Data Hunting: Mastering the Big Data Challenge
The data is out there. It’s time to use it effectively to bring your big data strategy to life.
- By Troy Hiltbrand
- February 9, 2016
The term big data can be daunting, mainly because the word big seems insurmountable. As organizations begin to implement solutions to harness this big data, they face the challenge of obtaining the big data that will power their strategy. Once their strategy is in place, it becomes a hunt to locate the needed data and put reins on it to make it do what the organization needs it to do.
To effectively consume the flood of available data, the first step is to identify the end target. Organizations that start with the data and try to figure out what to do with it will waste valuable resources and time and end up drowning from the data’s sheer size. Those that identify a target question or decision and work backwards into the data will still find it difficult but will have a fighting chance.
Once a business target is identified and the problem statement is well defined and broken down into manageable chunks, the next step is to go data hunting. Many organizations start with the most attainable and best understood sources of data: their transactional systems. This data is often structured and at least partially within their control.
This does not mean that this data is always ready to use. Political and technological barriers can prevent teams from accessing and aggregating the data in order to utilize it to solve the business challenge. Even once it has been accessed and aggregated, the data might require cleansing and munging to get it into a state where it can support the decision-making process.
With today’s complex business challenges, the data inside an organization’s transactional systems only paints a portion of the picture. This is where the team has to figure out where else to source data that will bring perspective and life to their big data challenges.
Here are some other sources of data your organization can explore.
Purchased data: More companies are appearing on the market that merge data from all across the Web and offer it for a price. They will supply segments of this data to paying partners.

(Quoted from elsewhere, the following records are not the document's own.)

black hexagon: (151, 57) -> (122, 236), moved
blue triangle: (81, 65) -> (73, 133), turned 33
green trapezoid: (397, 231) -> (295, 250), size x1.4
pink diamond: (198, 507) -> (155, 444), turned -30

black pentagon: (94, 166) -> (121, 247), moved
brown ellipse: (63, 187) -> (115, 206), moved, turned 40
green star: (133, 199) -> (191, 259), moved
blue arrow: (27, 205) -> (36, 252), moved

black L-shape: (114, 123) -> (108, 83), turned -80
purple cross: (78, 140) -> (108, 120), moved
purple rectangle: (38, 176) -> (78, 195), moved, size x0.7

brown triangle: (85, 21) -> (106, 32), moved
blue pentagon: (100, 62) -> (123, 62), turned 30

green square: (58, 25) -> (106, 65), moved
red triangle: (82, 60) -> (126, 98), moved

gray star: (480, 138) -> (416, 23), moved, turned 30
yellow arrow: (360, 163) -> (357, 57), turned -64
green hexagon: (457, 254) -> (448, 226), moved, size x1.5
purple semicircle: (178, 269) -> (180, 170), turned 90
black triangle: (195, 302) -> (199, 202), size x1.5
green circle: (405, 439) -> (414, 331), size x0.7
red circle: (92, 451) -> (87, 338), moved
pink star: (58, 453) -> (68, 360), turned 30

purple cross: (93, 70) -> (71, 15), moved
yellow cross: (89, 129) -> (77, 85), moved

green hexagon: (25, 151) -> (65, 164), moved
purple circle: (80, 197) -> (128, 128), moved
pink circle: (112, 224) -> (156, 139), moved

Open data: Federal governments and other entities have seen the value to society in creating open sets of data that can be used by the public to enhance their data offerings. This is often available in standard text-based file formats but can sometimes require special programs to read and consume the data.
Log data and machine data: The Internet of Things is becoming more “real” as devices are connected together to share data. The output logs of these connected devices and machines will become some of the largest data stores available, but it will require extensive processing to extract value from them.

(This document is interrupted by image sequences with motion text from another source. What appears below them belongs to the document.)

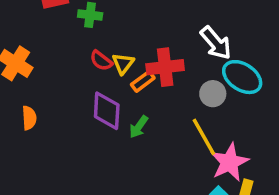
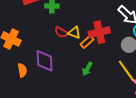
yellow triangle: (123, 63) -> (74, 33), turned -40
purple diamond: (107, 111) -> (45, 61), moved

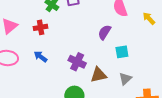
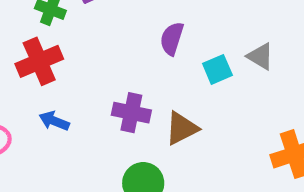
red cross: (41, 27) -> (39, 61), size x1.5
gray triangle: (125, 79) -> (260, 56), moved, turned -32

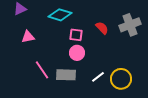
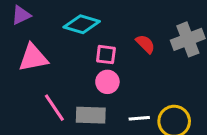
pink triangle: (28, 37) -> (33, 58), size x1.5
white line: (98, 77) -> (139, 118), turned 32

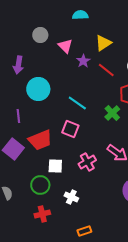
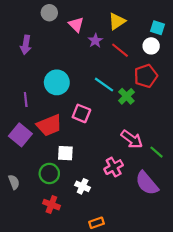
cyan circle: (38, 89) -> (57, 82), moved
cyan line: (77, 103) -> (104, 85), moved
pink cross: (87, 162) -> (114, 167), moved
red cross: (42, 214) -> (51, 205), turned 35

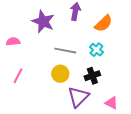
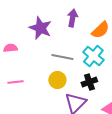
cyan cross: (96, 50) -> (93, 56), size x1.5
pink line: (18, 76) -> (15, 82), turned 56

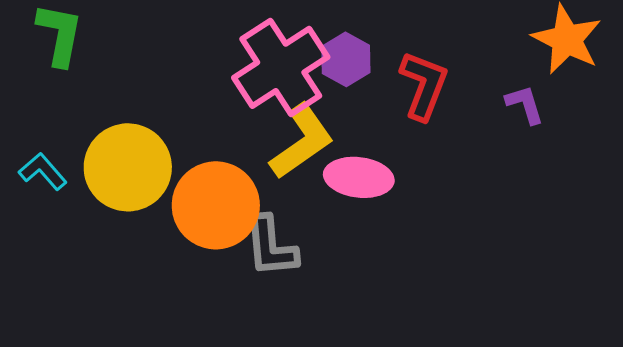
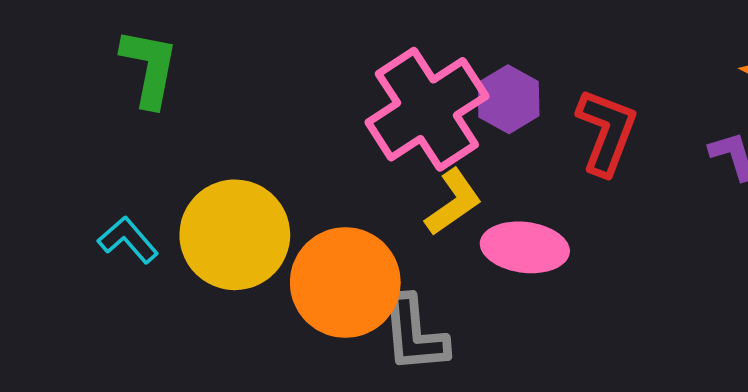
yellow L-shape: (302, 141) -> (453, 202), size x0.7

Social data: With the advent of social networking, people are revealing a lot about themselves and their lives on the Web. Combining data from multiple social media sources has the potential to generate extensive and detailed profiles about customers and partners; such data can significantly augment internal data on these individuals.

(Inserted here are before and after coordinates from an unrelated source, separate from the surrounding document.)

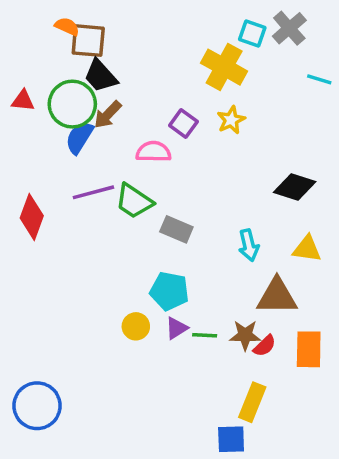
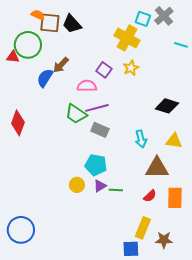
black trapezoid: (101, 76) -> (72, 24), moved
green circle: (72, 104) -> (28, 45), moved
purple line: (93, 192) -> (97, 108), moved
brown star: (245, 335) -> (164, 240), moved

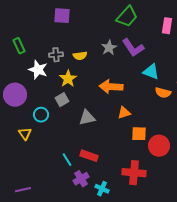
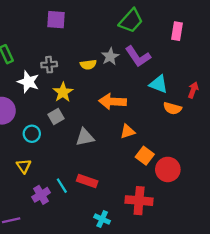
yellow semicircle: (80, 56) -> (88, 65), moved
yellow triangle: (25, 134) -> (24, 166), moved
orange square: (139, 134) -> (145, 156), turned 35
purple cross: (81, 179) -> (41, 195), moved

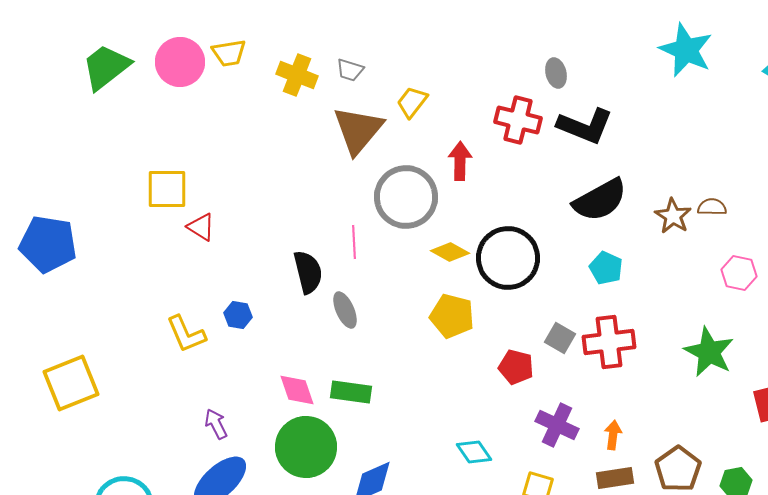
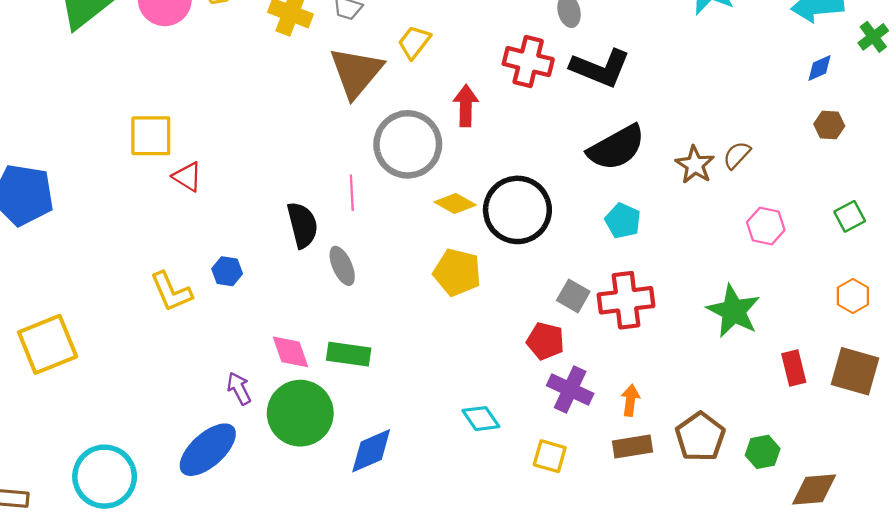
brown semicircle: (712, 207) -> (737, 155), turned -48
red pentagon: (516, 367) -> (545, 341), moved
purple arrow: (216, 424) -> (239, 388), moved

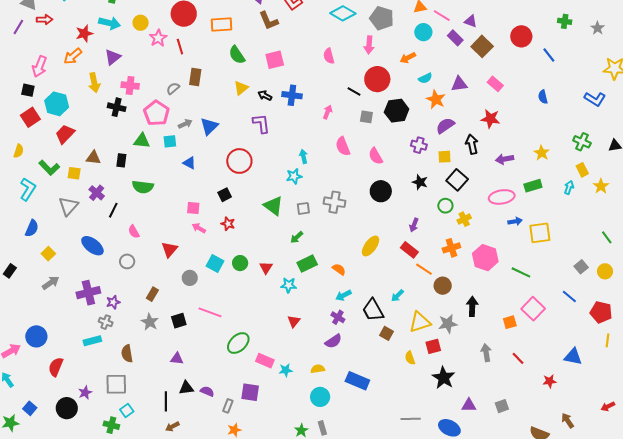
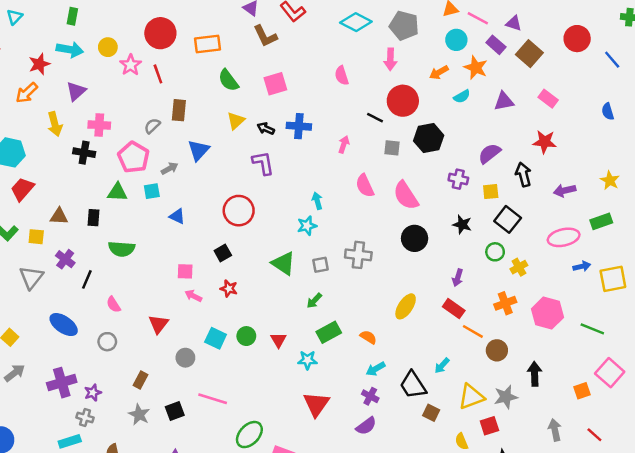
orange star: (436, 99) -> (476, 68), moved
blue triangle: (209, 126) -> (199, 150), moved
pink semicircle: (376, 156) -> (406, 195), size x1.4
red triangle: (294, 321) -> (316, 404), size x1.6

Dark data: This is data that the organization has maintained on backup files or in archives and is not maintained in transactional systems. Dark data tells stories of the organization’s past that can be extremely valuable when making decisions. Examples include email and employee’s document stores. These are often highly unstructured and full of information that has little relevancy to the task at hand, but the nuggets that hide within that information can be critically important.
With a well-formed analytics strategy and defined problem set, your organization doesn’t have to be overwhelmed. The data is out there. Now it is time to find it and use it effectively to bring your strategy to life.